▶ Dataset content:
####################

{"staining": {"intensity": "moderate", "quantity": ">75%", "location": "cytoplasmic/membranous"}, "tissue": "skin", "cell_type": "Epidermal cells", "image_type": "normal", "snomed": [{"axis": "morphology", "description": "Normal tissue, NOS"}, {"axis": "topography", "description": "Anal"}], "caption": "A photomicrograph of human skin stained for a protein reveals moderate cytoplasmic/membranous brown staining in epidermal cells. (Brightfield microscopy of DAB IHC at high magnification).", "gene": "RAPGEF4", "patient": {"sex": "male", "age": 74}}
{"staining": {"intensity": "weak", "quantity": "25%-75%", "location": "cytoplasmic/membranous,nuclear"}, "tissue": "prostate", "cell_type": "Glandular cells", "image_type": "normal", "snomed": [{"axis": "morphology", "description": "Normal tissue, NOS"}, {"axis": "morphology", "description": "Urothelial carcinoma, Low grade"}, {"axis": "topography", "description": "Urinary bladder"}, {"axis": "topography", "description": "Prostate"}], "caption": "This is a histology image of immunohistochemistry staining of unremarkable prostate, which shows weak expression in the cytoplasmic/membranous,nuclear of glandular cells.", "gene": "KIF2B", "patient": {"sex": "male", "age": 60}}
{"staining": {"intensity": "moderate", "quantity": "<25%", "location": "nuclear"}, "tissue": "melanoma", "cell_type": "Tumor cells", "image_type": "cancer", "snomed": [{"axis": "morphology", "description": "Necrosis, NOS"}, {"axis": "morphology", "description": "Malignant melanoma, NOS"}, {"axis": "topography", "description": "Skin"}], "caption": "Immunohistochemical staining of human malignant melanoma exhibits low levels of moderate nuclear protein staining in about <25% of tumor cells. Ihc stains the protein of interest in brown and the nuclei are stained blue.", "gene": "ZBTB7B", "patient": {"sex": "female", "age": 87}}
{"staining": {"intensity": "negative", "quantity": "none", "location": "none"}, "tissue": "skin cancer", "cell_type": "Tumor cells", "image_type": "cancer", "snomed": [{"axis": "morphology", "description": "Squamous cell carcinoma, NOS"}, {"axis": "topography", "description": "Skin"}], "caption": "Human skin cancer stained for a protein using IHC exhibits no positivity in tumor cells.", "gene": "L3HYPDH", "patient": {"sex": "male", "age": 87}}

####################

▶ Task instructions: If a line in the data above holds the string "Normal", copy it.

▶ Your solution:
{"staining": {"intensity": "moderate", "quantity": ">75%", "location": "cytoplasmic/membranous"}, "tissue": "skin", "cell_type": "Epidermal cells", "image_type": "normal", "snomed": [{"axis": "morphology", "description": "Normal tissue, NOS"}, {"axis": "topography", "description": "Anal"}], "caption": "A photomicrograph of human skin stained for a protein reveals moderate cytoplasmic/membranous brown staining in epidermal cells. (Brightfield microscopy of DAB IHC at high magnification).", "gene": "RAPGEF4", "patient": {"sex": "male", "age": 74}}
{"staining": {"intensity": "weak", "quantity": "25%-75%", "location": "cytoplasmic/membranous,nuclear"}, "tissue": "prostate", "cell_type": "Glandular cells", "image_type": "normal", "snomed": [{"axis": "morphology", "description": "Normal tissue, NOS"}, {"axis": "morphology", "description": "Urothelial carcinoma, Low grade"}, {"axis": "topography", "description": "Urinary bladder"}, {"axis": "topography", "description": "Prostate"}], "caption": "This is a histology image of immunohistochemistry staining of unremarkable prostate, which shows weak expression in the cytoplasmic/membranous,nuclear of glandular cells.", "gene": "KIF2B", "patient": {"sex": "male", "age": 60}}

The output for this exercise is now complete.